Das Unternehmen setzt bei der Gewinnung von Fachkräften auf eine gelebte Präsenzkultur mit der Bereitschaft, vor Ort zu arbeiten. Dafür will man mit einem attraktiven Arbeitsumfeld überzeugen. Um Mitarbeitende bei Arbeitsverdichtung spürbar zu entlasten, optimiert Dr. Wolff bestehende Workflows und nutzt gezielt KI-Technologien.

Unser Fazit

Das Familienunternehmen tut viel für seine Beschäftigten und wird dafür mit einer zufriedenen und motivierten Belegschaft belohnt. Dazu trägt nicht zuletzt die hohe Arbeitsplatzsicherheit bei – basierend auf anhaltendem Wachstum. Trotz steigender Energie- und Rohstoffpreise, Nachahmerprodukten und internationalem Wettbewerb konnte das innovationsfreudige Unternehmen seinen Umsatz in den vergangenen Jahren und im ersten Quartal 2026 deutlich steigern – wobei der Auslandsumsatz immer wichtiger wird. Zunehmend schwieriger wird es, spezialisierte Fachkräfte nach Bielefeld zu locken.
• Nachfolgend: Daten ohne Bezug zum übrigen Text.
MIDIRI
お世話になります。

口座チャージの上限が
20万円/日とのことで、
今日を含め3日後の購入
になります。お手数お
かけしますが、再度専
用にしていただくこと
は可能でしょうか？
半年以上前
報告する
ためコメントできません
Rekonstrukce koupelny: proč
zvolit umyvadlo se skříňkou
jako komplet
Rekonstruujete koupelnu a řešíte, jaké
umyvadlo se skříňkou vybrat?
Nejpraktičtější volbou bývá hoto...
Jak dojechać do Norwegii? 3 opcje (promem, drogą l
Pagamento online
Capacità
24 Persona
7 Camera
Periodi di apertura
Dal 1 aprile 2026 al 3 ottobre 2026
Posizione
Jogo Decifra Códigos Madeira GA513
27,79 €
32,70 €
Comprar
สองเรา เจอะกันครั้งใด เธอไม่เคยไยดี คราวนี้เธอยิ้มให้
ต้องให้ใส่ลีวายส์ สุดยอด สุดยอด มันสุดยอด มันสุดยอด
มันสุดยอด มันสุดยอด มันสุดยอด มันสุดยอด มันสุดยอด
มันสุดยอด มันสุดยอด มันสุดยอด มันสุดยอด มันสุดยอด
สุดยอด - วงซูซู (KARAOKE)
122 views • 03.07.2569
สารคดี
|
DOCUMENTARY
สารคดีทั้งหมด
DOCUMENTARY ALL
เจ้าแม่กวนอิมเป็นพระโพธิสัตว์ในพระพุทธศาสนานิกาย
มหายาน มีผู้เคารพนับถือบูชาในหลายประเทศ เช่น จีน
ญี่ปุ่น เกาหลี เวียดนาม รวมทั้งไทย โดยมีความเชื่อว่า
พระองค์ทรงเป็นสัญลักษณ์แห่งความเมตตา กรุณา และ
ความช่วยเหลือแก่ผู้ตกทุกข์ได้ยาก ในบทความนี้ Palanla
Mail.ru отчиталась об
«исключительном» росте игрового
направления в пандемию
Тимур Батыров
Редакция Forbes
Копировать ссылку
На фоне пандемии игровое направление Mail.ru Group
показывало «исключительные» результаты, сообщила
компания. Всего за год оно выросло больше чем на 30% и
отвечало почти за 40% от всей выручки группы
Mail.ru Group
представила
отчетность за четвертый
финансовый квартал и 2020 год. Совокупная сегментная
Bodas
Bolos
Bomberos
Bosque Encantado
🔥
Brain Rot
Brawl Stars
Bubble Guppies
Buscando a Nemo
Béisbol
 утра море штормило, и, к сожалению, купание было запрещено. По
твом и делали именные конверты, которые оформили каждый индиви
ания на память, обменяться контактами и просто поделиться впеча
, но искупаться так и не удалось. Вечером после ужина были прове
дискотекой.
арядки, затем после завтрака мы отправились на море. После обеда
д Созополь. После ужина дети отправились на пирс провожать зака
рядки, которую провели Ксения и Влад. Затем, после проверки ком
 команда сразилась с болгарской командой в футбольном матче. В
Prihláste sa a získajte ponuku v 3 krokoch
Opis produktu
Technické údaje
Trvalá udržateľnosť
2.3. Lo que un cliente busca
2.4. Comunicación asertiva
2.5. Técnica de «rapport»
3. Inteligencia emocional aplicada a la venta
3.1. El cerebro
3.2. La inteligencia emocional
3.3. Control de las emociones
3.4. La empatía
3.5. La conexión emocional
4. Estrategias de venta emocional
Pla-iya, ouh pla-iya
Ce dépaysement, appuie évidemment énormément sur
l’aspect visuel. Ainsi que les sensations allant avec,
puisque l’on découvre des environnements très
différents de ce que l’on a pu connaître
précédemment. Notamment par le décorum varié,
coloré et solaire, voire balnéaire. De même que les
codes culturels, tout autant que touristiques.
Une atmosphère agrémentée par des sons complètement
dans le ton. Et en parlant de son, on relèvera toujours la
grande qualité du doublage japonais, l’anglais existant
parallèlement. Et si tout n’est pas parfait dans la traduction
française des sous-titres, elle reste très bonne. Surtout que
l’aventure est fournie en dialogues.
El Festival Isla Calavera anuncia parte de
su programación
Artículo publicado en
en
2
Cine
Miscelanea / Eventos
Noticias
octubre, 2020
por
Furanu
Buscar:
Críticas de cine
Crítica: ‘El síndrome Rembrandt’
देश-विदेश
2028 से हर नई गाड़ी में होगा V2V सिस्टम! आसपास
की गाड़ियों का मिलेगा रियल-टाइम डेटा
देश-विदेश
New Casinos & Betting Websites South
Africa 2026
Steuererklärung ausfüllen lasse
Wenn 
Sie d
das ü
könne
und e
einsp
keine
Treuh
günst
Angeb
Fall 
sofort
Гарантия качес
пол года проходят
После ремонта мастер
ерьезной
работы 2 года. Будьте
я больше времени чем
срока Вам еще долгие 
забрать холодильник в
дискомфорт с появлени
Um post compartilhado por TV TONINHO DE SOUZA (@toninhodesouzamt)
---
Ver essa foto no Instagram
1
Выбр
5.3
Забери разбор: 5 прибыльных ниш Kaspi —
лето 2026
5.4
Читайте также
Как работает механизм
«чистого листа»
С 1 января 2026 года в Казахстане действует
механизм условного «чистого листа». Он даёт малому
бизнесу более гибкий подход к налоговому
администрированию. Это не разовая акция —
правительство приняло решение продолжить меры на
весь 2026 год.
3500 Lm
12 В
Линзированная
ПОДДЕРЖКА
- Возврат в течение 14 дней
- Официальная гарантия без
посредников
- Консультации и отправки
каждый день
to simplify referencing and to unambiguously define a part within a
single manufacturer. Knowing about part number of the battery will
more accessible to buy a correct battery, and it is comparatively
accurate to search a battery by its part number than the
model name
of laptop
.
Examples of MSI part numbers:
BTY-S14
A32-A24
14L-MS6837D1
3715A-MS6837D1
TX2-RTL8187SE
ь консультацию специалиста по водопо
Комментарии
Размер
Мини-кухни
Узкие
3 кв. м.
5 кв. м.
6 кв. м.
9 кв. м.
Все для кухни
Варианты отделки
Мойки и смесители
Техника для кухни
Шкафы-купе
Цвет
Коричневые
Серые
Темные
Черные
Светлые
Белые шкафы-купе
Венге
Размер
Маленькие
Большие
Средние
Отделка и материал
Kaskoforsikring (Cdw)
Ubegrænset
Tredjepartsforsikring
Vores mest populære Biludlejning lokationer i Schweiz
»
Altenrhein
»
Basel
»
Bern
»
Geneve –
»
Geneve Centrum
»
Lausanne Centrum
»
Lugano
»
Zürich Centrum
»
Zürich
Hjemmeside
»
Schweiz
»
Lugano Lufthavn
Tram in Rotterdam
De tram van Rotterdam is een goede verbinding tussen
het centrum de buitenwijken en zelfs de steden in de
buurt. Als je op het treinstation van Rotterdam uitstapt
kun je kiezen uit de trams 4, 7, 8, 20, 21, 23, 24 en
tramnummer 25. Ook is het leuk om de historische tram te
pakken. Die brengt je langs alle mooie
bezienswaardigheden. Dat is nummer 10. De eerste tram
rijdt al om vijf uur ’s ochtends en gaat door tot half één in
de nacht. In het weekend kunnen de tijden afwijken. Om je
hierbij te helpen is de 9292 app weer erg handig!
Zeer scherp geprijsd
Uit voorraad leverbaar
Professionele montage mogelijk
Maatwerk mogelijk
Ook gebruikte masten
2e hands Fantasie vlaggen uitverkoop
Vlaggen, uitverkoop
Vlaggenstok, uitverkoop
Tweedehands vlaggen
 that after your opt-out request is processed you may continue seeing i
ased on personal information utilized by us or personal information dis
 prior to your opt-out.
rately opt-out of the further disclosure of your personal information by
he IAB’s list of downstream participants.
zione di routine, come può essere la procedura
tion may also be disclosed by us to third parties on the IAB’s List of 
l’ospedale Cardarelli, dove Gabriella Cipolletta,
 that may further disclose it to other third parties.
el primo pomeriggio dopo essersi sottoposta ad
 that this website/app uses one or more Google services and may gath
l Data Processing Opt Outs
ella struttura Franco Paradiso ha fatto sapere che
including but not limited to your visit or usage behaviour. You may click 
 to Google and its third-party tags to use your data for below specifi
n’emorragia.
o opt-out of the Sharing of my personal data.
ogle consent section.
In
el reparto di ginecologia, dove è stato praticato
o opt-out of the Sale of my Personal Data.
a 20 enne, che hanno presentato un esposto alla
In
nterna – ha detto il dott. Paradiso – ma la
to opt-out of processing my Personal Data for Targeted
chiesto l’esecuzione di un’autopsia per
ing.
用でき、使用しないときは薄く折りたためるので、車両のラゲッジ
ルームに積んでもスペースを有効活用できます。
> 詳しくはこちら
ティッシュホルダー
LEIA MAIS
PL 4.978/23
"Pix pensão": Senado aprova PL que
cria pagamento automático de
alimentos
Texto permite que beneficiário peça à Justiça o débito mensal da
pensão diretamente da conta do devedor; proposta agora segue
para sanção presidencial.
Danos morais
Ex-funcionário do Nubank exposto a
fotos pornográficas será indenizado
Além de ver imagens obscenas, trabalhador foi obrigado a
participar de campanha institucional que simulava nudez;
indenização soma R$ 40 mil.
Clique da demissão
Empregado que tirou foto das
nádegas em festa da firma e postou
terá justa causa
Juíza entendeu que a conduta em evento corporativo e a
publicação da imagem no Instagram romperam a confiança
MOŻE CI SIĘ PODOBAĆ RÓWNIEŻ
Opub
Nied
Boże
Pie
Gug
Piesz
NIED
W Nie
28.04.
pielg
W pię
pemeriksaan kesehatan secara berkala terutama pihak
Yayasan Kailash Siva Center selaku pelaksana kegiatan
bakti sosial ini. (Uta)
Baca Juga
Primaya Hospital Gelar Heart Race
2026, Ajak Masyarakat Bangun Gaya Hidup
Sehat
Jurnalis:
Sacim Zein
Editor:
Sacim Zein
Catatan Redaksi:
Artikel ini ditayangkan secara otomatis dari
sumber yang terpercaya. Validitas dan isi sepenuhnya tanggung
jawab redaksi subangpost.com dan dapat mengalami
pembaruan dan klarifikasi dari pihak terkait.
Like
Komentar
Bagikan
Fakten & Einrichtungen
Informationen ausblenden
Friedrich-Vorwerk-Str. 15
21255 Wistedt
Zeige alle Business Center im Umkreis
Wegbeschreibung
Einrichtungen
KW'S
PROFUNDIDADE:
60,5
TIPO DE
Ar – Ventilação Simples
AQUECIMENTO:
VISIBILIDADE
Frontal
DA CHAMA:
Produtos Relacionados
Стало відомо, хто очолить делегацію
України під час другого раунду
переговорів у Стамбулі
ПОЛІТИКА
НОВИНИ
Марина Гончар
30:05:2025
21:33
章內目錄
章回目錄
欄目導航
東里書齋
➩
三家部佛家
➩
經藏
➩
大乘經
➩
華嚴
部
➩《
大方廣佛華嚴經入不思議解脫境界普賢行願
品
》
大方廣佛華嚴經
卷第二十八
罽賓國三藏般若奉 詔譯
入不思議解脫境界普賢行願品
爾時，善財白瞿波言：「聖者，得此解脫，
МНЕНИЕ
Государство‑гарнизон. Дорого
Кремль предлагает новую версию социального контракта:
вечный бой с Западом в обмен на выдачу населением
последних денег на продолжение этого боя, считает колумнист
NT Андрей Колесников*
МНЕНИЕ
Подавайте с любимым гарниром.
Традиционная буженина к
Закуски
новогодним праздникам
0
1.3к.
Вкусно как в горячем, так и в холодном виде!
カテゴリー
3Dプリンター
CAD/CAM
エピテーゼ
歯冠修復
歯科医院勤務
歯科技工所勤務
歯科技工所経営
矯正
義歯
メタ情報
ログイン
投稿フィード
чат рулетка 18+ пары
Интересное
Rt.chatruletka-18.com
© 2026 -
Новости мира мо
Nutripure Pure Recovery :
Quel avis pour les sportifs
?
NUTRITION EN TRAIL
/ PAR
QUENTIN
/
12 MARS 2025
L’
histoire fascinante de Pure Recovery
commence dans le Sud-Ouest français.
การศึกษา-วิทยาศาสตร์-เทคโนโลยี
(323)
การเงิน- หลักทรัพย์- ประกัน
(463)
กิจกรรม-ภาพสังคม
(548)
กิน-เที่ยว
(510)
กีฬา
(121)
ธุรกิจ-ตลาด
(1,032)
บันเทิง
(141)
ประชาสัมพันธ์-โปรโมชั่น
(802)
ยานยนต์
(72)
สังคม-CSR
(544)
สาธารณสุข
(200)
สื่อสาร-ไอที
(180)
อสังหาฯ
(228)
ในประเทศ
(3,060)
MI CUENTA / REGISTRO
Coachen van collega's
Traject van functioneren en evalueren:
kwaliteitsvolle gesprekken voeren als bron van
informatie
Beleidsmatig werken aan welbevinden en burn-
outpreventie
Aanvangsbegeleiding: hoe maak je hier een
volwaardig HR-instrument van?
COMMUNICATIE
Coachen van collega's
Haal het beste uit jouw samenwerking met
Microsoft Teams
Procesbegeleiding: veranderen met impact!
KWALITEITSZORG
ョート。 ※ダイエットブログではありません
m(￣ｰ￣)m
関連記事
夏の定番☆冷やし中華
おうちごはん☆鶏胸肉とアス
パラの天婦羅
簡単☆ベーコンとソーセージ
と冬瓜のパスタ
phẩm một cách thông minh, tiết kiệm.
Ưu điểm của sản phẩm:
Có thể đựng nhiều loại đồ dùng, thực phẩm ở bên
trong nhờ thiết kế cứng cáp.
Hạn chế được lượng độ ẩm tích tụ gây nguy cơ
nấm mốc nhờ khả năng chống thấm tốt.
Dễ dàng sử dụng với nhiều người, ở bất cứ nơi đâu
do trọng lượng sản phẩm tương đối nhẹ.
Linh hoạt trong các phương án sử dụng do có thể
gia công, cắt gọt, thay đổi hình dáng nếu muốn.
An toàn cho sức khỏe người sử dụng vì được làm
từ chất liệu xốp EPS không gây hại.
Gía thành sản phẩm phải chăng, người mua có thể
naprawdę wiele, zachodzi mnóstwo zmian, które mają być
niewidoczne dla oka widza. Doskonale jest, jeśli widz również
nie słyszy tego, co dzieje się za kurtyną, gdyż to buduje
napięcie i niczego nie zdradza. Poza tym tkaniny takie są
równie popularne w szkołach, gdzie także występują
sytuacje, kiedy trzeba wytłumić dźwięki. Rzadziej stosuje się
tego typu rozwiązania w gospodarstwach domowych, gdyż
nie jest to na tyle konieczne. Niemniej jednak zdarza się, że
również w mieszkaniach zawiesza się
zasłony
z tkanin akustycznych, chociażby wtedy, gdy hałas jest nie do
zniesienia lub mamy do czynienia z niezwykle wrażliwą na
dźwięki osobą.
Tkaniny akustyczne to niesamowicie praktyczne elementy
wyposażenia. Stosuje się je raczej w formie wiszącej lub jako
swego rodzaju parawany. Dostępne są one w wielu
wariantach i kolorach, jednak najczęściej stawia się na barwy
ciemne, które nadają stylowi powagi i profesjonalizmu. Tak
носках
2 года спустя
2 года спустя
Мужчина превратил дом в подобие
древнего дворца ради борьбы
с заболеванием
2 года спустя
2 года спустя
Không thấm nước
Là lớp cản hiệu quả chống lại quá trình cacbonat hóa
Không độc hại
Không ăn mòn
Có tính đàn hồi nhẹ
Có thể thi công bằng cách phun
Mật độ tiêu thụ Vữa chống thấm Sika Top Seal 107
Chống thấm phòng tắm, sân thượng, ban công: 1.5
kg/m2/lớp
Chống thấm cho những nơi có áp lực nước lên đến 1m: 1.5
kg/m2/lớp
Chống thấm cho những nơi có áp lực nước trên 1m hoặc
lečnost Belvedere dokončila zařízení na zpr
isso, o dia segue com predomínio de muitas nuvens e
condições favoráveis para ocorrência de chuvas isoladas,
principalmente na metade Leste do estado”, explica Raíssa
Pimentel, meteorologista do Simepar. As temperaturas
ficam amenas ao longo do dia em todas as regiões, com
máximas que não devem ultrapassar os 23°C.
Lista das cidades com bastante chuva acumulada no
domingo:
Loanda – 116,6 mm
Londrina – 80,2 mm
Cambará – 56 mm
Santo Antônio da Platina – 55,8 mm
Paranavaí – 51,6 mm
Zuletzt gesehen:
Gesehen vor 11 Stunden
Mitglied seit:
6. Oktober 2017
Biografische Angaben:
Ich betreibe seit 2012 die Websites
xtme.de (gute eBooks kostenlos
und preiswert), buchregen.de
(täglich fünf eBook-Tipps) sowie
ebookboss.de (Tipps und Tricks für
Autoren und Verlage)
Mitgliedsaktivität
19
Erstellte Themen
Hier muss sich zeigen, ob die soziale Unternehmenskultur ausreicht, um dauerhaft gegen die Konkurrenz zu bestehen.

Quellenhinweis: Dieser Arbeitgebercheck basiert auf Recherchen bei Beschäftigten, Betriebsräten, Vertrauensleuten sowie Betriebsbetreuerinnen und -betreuern der IGBCE. Die zusammen­getragenen Informationen sind aus Gründen des Quellenschutzes bewusst anonymisiert. Jede Angabe kann jedoch konkret bestimmten Quellen zugeordnet werden. Zudem wurden öffentlich zugängliche Quellen einschließlich der Angaben des Unternehmens selbst genutzt.